Document passage
* * * *

Analgesic efficacy and pharmacokinetics of epidural oxycodone in pain management after gynaecological laparoscopy—A randomised, double blind, active control, double‐dummy clinical comparison with intravenous administration

Article date: August 2019

By: Panu Piirainen, Hannu Kokki, Brian Anderson, Jacqueline Hannam, Heidi Hautajärvi, Veli‐Pekka Ranta, Merja Kokki in Volume 85, Issue 8, pages 1798-1807

Aims

Early pain after laparoscopy is often severe. Oxycodone is a feasible analgesic option after laparoscopy, but there are sparse data on epidural administration. The aim was to evaluate the analgesic efficacy and pharmacokinetics of a single dose of epidural oxycodone as a part of multimodal analgesia after gynaecological laparoscopy.

Methods

Women (n = 60), aged 23–71 years, undergoing elective gynaecological laparoscopy, were administrated either epidural oxycodone 0.1 mg kg−1 and intravenous (i.v.) saline (EPI‐group n = 31), or epidural saline and i.v. oxycodone 0.1 mg kg−1 (IV‐group = 29) in a randomised, double blind, active control, double dummy clinical trial. A pharmacokinetic model was developed using population modelling of plasma and cerebrospinal fluid (CSF) concentrations obtained in these patients and data of 2 published studies. The primary outcome was the amount of i.v. fentanyl for rescue analgesia during the first 4 hours.

Results

Twenty of the 31 patients in the EPI‐group and 26 of the 29 patients in the IV‐group needed i.v. fentanyl for rescue analgesia, P = .021. The median (interquartile range) number of fentanyl doses were 1.0 (1.0–3.0) in the EPI‐group and 2.5 (1.0–4.0) doses in the IV‐group, P = .008. Plasma concentrations were similar, but CSF concentrations were 100‐fold higher in the EPI‐group. The population model indicated that 60% of oxycodone injected into the epidural space enters into CSF and 40% is absorbed into the systemic circulation.

* * * *

Data listing
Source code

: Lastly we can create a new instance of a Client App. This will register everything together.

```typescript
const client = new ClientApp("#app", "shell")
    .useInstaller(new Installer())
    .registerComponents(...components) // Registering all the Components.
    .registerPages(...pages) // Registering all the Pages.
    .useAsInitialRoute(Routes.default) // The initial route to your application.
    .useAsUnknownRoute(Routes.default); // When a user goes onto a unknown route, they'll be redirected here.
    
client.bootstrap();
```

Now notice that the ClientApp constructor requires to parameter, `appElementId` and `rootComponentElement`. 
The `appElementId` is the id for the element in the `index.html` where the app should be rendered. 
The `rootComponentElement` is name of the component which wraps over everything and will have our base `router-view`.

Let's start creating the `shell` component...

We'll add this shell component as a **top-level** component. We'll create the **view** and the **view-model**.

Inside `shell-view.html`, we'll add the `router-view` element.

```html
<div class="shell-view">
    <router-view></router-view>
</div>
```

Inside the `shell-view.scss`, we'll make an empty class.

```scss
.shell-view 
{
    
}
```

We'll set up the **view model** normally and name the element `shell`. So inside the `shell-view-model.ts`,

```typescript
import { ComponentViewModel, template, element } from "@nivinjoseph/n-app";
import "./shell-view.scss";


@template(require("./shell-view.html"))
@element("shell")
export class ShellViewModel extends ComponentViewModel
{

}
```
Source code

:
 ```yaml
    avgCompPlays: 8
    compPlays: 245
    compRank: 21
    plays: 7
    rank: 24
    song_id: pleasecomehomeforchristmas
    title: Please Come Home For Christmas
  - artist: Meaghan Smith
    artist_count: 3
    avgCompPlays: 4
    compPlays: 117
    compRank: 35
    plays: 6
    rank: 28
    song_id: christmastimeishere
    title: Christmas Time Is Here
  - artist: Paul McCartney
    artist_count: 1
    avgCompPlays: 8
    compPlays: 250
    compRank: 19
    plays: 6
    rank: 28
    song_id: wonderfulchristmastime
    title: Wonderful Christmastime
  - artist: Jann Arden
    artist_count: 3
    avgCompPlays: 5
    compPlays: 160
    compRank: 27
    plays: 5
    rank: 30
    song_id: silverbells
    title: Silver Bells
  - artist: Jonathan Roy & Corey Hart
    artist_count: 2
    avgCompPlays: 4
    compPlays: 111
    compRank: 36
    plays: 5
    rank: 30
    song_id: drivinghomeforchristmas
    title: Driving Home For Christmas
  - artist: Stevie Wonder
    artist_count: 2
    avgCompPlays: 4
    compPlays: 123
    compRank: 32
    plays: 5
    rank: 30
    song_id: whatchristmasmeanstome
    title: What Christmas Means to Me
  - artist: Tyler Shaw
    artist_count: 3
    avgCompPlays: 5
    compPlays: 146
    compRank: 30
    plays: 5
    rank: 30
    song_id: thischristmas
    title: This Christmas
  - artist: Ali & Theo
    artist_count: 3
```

* * * *

Exercise
In the article on epidural oxycodone after gynecological laparoscopy, what share of oxycodone injected into the epidural space does the population model say enters the cerebrospinal fluid?

The completed task
60%